When you must combine two or more third-party class hierarchies, each of which requires that objects be derived from the hierarchy's own Base class, then lacking multiple inheritance will make your code complex and fiddly.

namespace Object_Database {
    class Object {
      public:
        virtual void store() ;
        virtual void fetch() ;
    };
}

namespace Reflectives {
    class Object {
      public:
        virtual std::vector<std::string> > membernames();
        virtual std::vector<std::string> > methodnames();
    };
}

The first hierarchy lets users create objects which can be serialized to and from an object database, and requires that all such objects be derived from class Object_Database::Object. The second hierarchy lets users create objects which can be queried at runtime for the names of their members, and requires that all such objects be derived from Reflectives::Object.

If you require objects that can do both, you just need to write:

  class ReflectivePickle : 
  public Object_Database::Object, 
  public Reflectives::Object {
    // ...
  };

The other solutions are unreasonable.

If you want to see a beautiful implementation of Multiple Inheritance check out Eiffel. They solve the diamond problem through feature renaming, far simpler than scope resolution and it even supports direct repeated inheritance such that:

A inherit B, B, B

when the need arises to use this type of inheritance.

Their Kernel library is open source and multiple inheritance is used extensively if you would like to see examples.

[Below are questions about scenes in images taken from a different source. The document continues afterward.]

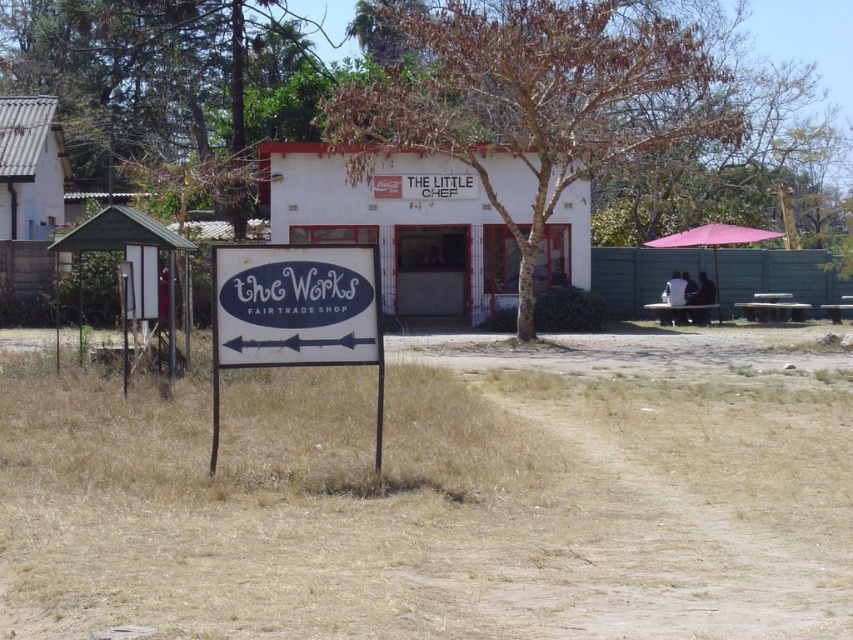
You are standing in front of The Little Chef building and want to place a new sign between the brown dry grass at center and the pink fabric umbrella at right. Which object should the sign be placed closer to if you want it to be more visible? Explain your reasoning based on their heights.

The sign should be placed closer to the pink fabric umbrella at right because the brown dry grass at center is shorter than the pink fabric umbrella at right, making the umbrella a better reference point for visibility.

You are standing at the entrance of The Little Chef and want to reach the two points marked in the image. Which point, point (25, 602) or point (306, 326), is closer to you?

Point (25, 602) is closer to the viewer than point (306, 326).

You are standing in front of The Little Chef building and want to read the white plastic sign at center. Do you need to walk under the pink fabric umbrella at right to see it clearly?

The white plastic sign at center is positioned under the pink fabric umbrella at right, so you would need to walk under the pink fabric umbrella at right to access or read the sign.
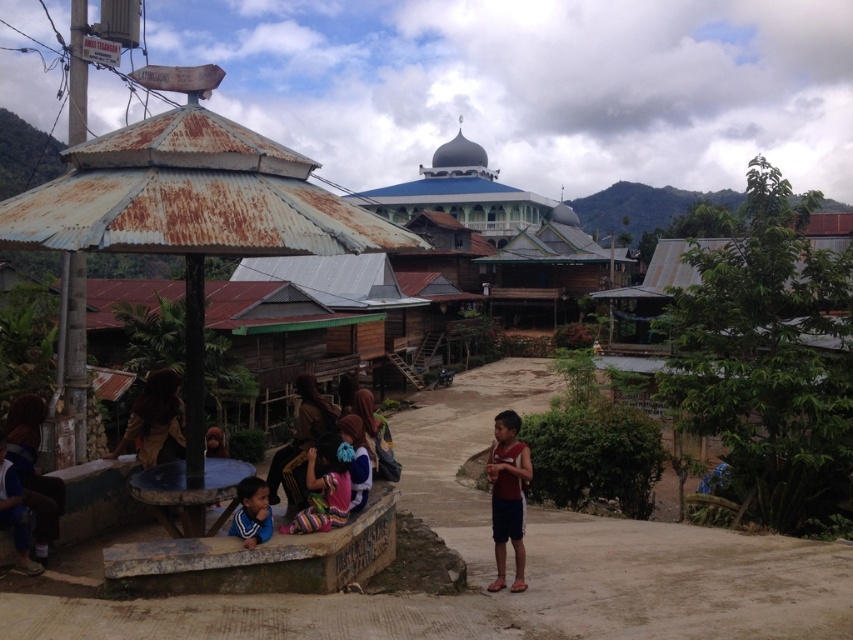
Question: Among these objects, which one is nearest to the camera?

Choices:
 (A) matte blue shirt at lower left
 (B) multicolored fabric at center

Answer: (A)

Question: Can you confirm if matte blue shirt at lower left is bigger than multicolored fabric at center?

Choices:
 (A) yes
 (B) no

Answer: (A)

Question: Does brown fabric at lower left appear under brown fabric shirt at lower left?

Choices:
 (A) yes
 (B) no

Answer: (B)

Question: Among these objects, which one is nearest to the camera?

Choices:
 (A) striped fabric dress at lower center
 (B) rusty metal hut at left
 (C) brown fabric dress at center

Answer: (B)

Question: Can you confirm if reddish-brown fabric shorts at center is positioned to the right of brown fabric shirt at lower left?

Choices:
 (A) yes
 (B) no

Answer: (A)

Question: Among these objects, which one is farthest from the camera?

Choices:
 (A) matte blue shirt at lower left
 (B) striped fabric dress at lower center
 (C) rusty metal hut at left

Answer: (B)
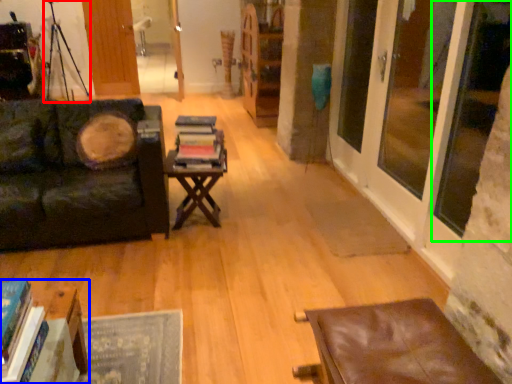
Question: Estimate the real-world distances between objects in this image. Which object is farther from tripod (highlighted by a red box), table (highlighted by a blue box) or window screen (highlighted by a green box)?

Choices:
 (A) table
 (B) window screen

Answer: (B)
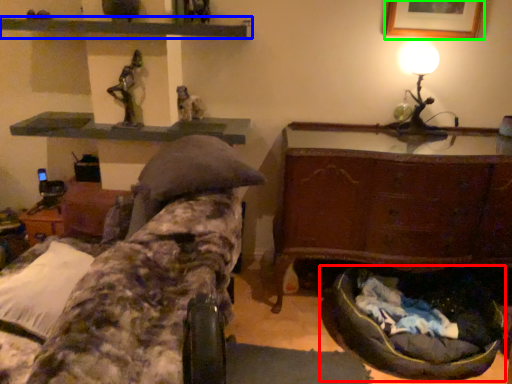
Question: Based on their relative distances, which object is farther from bean bag chair (highlighted by a red box)? Choose from shelf (highlighted by a blue box) and picture frame (highlighted by a green box).

Choices:
 (A) shelf
 (B) picture frame

Answer: (A)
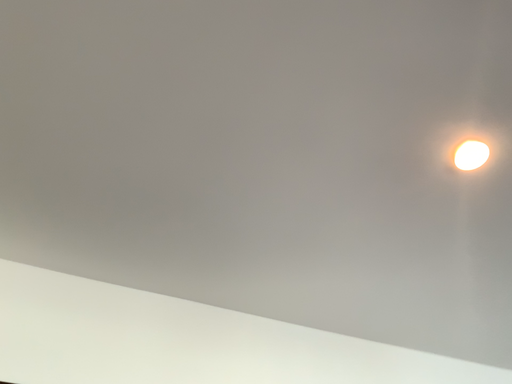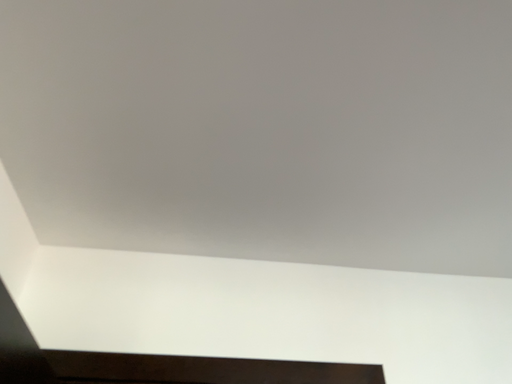
Question: Which way did the camera rotate in the video?

Choices:
 (A) rotated downward
 (B) rotated upward

Answer: (A)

http://sourceforge.net/projects/eiffelstudio/files/

Multiple inheritance is useful if you need to inherit behavior, not just contract. However, as other languages demonstrate, multiple inheritance is not the only way to solve that problem, at the expense of making your inheritance tree deeper. As such, scenarios where you must and may only use multiple inheritance would be pretty rare.

When you want to inherit functionality rather than role, case in point boost::noncopyable (other languages that support this (unlike Java and C#) call this a mixin).

I tend to use multiple inheritance in C++ when the base classes are "interface classes", i.e. base classes where all methods are pure virtual, none have implementations [remember you can still define an implementation, but you have to invoke it explicitly], and there are no data members. Very similar to "interfaces" in Java or (from what I hear) C#.

To use polymorphism in C++, you can't use composition, you have to use (public) inheritance.

So if class Bar inherits (publicly) from Printable and Serializable, I can treat the object like a printable object, a serializable object, or a Bar object (using pointers or references).

With composition, you can't do that.

I'd read up on Java Interfaces, and so on, to get a better idea as to the answer to this question. The idea behind an Interface is to create an abstract class that acts as a template for another class. the advantage, here, is that the templates can be combined within a concrete class. For example-

Parent class- FoodStore Subclass- CoffeeShop Subclass- Bakery

With this inheritance tree, a FoodStore can be a Bakery or a CoffeeShop but not both. But then what would we call a Starbucks?

Better way, IMO-

Parent Class- FoodStore Interface- CoffeeShop Interface- Bakery

public class Starbucks extends FoodStore implements CoffeeShop, Bakery { ... }

You'll have to know a bit of Java to understand that, but have at it. Interfaces are fairly elementary, IMO.

As a further musing, perhaps Interfaces are designed to obey "Don't repeat yourself." Obvious, now that I mention it.